This was part of a spam e-mail I got about Optimising HE Curriculum Design
Last year, Sir Michael Barber, the Chief Education Advisor to the world's biggest education firm, Pearson, claimed that Universities must, "mark themselves out of the crowd or risk an avalanche of change sweeping them away."
This actually is a statement about the problem and not the solution. Pearson, McGraw-Hill, Palgrave-Macmillan and the others are all trying to get as much as they can of the multi-billion pound education business. What they want to sell all are complete educational packages of textbooks and content that will all be assessed using their examination boards. Then you will go on to Higher Education and study for a Pearson or McGraw-Hill degree from the University of X or Y as accredited by the publisher. We will end up with cloned students who become cloned graduates. It will be a statisticians dream. All of those norm measured exams, all those nice symmetrical distributions. Governments will love it especially education ministers talking about standards and fairness and how everyone gets the same opportunity. But it will be terrible. It will be an abomination.
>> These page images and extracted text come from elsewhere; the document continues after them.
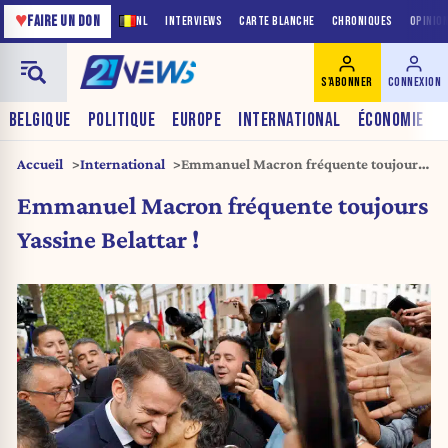
♥
FAIRE UN DON
NL
INTERVIEWS
CARTE BLANCHE
CHRONIQUES
OPINIO
S'ABONNER
CONNEXION
BELGIQUE
POLITIQUE
EUROPE
INTERNATIONAL
ÉCONOMIE
Accueil
International
Emmanuel Macron fréquente toujours
Yassine Belattar !
Emmanuel Macron fréquente toujours
Yassine Belattar !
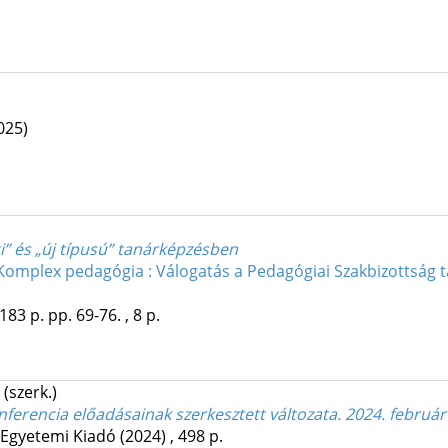
025)
gi” és „új típusú” tanárképzésben
Komplex pedagógia : Válogatás a Pedagógiai Szakbizottság
183 p.
pp. 69-76. , 8 p.
(szerk.)
nferencia előadásainak szerkesztett változata. 2024. február
 Egyetemi Kiadó
(2024)
,
498 p.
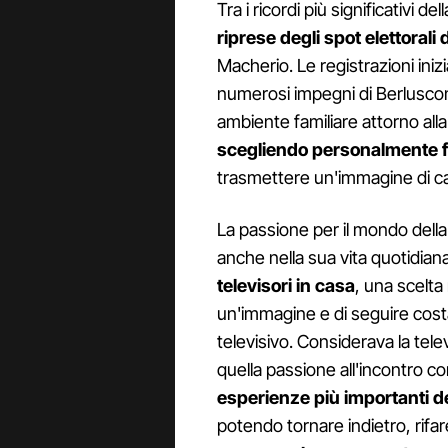
Tra i ricordi più significativi 
riprese degli spot elettorali
Macherio. Le registrazioni inizi
numerosi impegni di Berluscon
ambiente familiare attorno alla 
scegliendo personalmente fo
trasmettere un'immagine di ca
La passione per il mondo del
anche nella sua vita quotidian
televisori in casa
, una scelta
un'immagine e di seguire cost
televisivo. Considerava la tel
quella passione all'incontro c
esperienze più importanti de
potendo tornare indietro, rifa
Why would we want to train these robots? That is not an education. What can the world do with all of these homogeneous graduates who excel at doing exams and cannot tie their own shoelaces? Where are the real skills? Where is the questioning, the rebellion, the life of a student just finding things out? The world would be a much poorer place if we let them do this. So Sir Michael is right, there is a warning that we need to be progressive and to stand out. But that means standing against the academic publishing behemoths to create an education that is built for purpose and not for profit.